In noisy settings, seeing the interlocutor's face helps to disambiguate what is being said. For this to happen, the brain must integrate auditory and visual information. Three major problems are (1) bringing together separate sensory streams of information, (2) extracting auditory and visual speech information, and (3) identifying this information as a unified auditory-visual percept. In this dissertation, a new representational framework for auditory visual (AV) speech integration is offered. The experimental work (psychophysics and electrophysiology (EEG)) suggests specific neural mechanisms for solving problems (1), (2), and (3) that are consistent with a (forward) 'analysis-by-synthesis' view of AV speech integration. In Chapter I, multisensory perception and integration are reviewed. A unified conceptual framework serves as background for the study of AV speech integration. In Chapter II, psychophysics testing the perception of desynchronized AV speech inputs show the existence of a ~250ms temporal window of integration in AV speech integration.

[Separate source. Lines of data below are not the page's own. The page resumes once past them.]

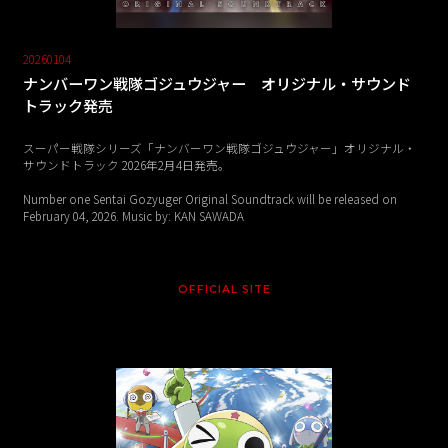
20260104
ナンバーワン戦隊ゴジュウジャー オリジナル・サウンド
トラック発売
スーパー戦隊シリーズ「ナンバーワン戦隊ゴジュウジャー」オリジナル・
サウンドトラック 2026年2月4日発売。
Number one Sentai Gozyuger Original Soundtrack will be released on
February 04, 2026. Music by: KAN SAWADA
OFFICIAL SITE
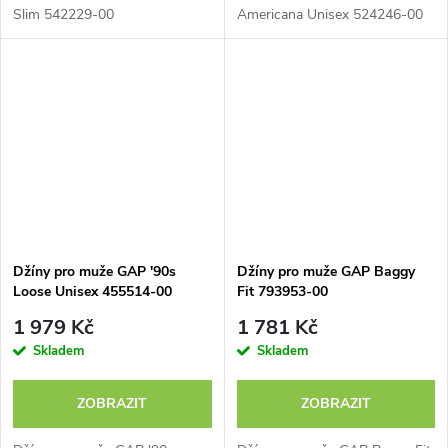
Slim 542229-00
Americana Unisex 524246-00
Džíny pro muže GAP '90s
Džíny pro muže GAP Baggy
Loose Unisex 455514-00
Fit 793953-00
1 979 Kč
1 781 Kč
Skladem
Skladem
ZOBRAZIT
ZOBRAZIT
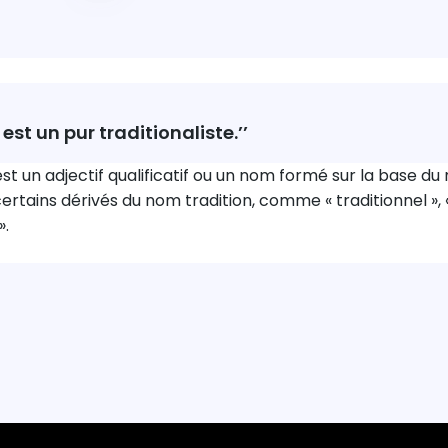
st un pur traditionaliste.’’
 est un adjectif qualificatif ou un nom formé sur la base du 
rtains dérivés du nom tradition, comme « traditionnel », « 
».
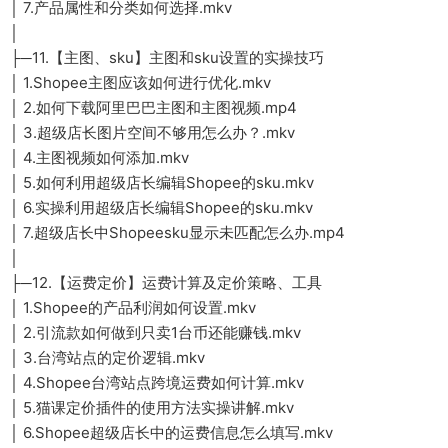
│ 7.产品属性和分类如何选择.mkv
│
├─11.【主图、sku】主图和sku设置的实操技巧
│ 1.Shopee主图应该如何进行优化.mkv
│ 2.如何下载阿里巴巴主图和主图视频.mp4
│ 3.超级店长图片空间不够用怎么办？.mkv
│ 4.主图视频如何添加.mkv
│ 5.如何利用超级店长编辑Shopee的sku.mkv
│ 6.实操利用超级店长编辑Shopee的sku.mkv
│ 7.超级店长中Shopeesku显示未匹配怎么办.mp4
│
├─12.【运费定价】运费计算及定价策略、工具
│ 1.Shopee的产品利润如何设置.mkv
│ 2.引流款如何做到只卖1台币还能赚钱.mkv
│ 3.台湾站点的定价逻辑.mkv
│ 4.Shopee台湾站点跨境运费如何计算.mkv
│ 5.猫课定价插件的使用方法实操讲解.mkv
│ 6.Shopee超级店长中的运费信息怎么填写.mkv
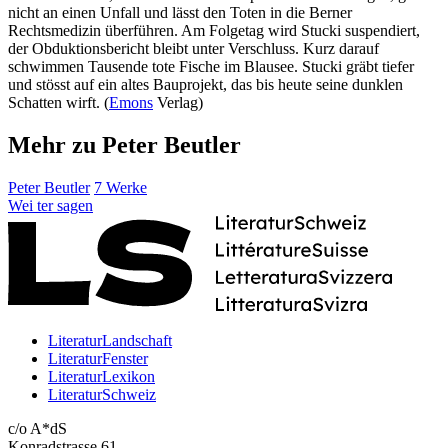
nicht an einen Unfall und lässt den Toten in die Berner
Rechtsmedizin überführen. Am Folgetag wird Stucki suspendiert,
der Obduktionsbericht bleibt unter Verschluss. Kurz darauf
schwimmen Tausende tote Fische im Blausee. Stucki gräbt tiefer
und stösst auf ein altes Bauprojekt, das bis heute seine dunklen
Schatten wirft. (
Emons
Verlag)
Mehr zu Peter Beutler
Peter Beutler
7 Werke
Wei
ter
sagen
LiteraturLandschaft
LiteraturFenster
LiteraturLexikon
LiteraturSchweiz
c/o A*dS
Konradstrasse 61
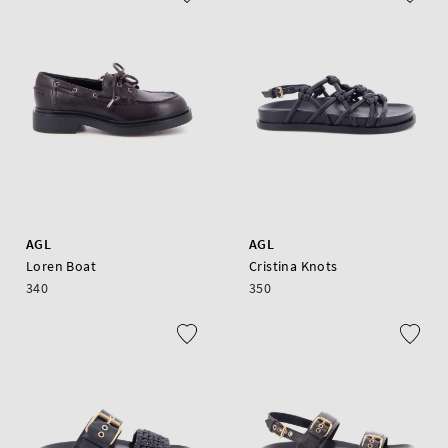
AGL
AGL
Loren Boat
Cristina Knots
340
350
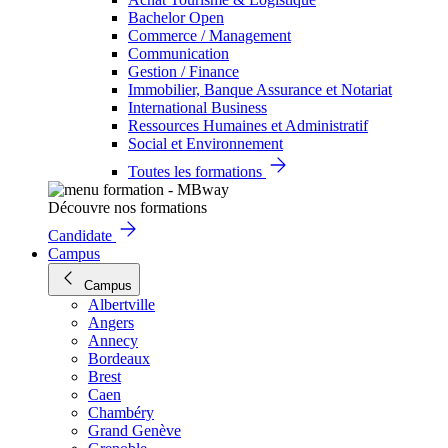
Bachelor Open
Commerce / Management
Communication
Gestion / Finance
Immobilier, Banque Assurance et Notariat
International Business
Ressources Humaines et Administratif
Social et Environnement
Toutes les formations
Découvre nos formations
Candidate
Campus
Campus
Albertville
Angers
Annecy
Bordeaux
Brest
Caen
Chambéry
Grand Genève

In Chapter III, an EEG study shows that visual speech modulates early on the neural processing of auditory speech. Two functionally independent modulations are (i) a ~250ms amplitude reduction of auditory evoked potentials (AEPs) and (ii) a systematic temporal facilitation of the same AEPs as a function of the saliency of visual speech. In Chapter IV, an EEG study of desynchronized AV speech inputs shows that (i) fine-grained (gamma, ~25ms) and (ii) coarse-grained (theta, ~250ms) neural mechanisms simultaneously mediate the processing of AV speech. In Chapter V, a new illusory effect is proposed, where non-speech visual signals modify the perceptual quality of auditory objects. EEG results show very different patterns of activation as compared to those observed in AV speech integration. An MEG experiment is subsequently proposed to test hypotheses on the origins of these differences. In Chapter VI, the 'analysis-by-synthesis' model of AV speech integration is contrasted with major speech theories. From a Cognitive Neuroscience perspective, the 'analysis-by-synthesis' model is argued to offer the most sensible representational system for AV speech integration. This thesis shows that AV speech integration results from both the statistical nature of stimulation and the inherent predictive capabilities of the nervous system.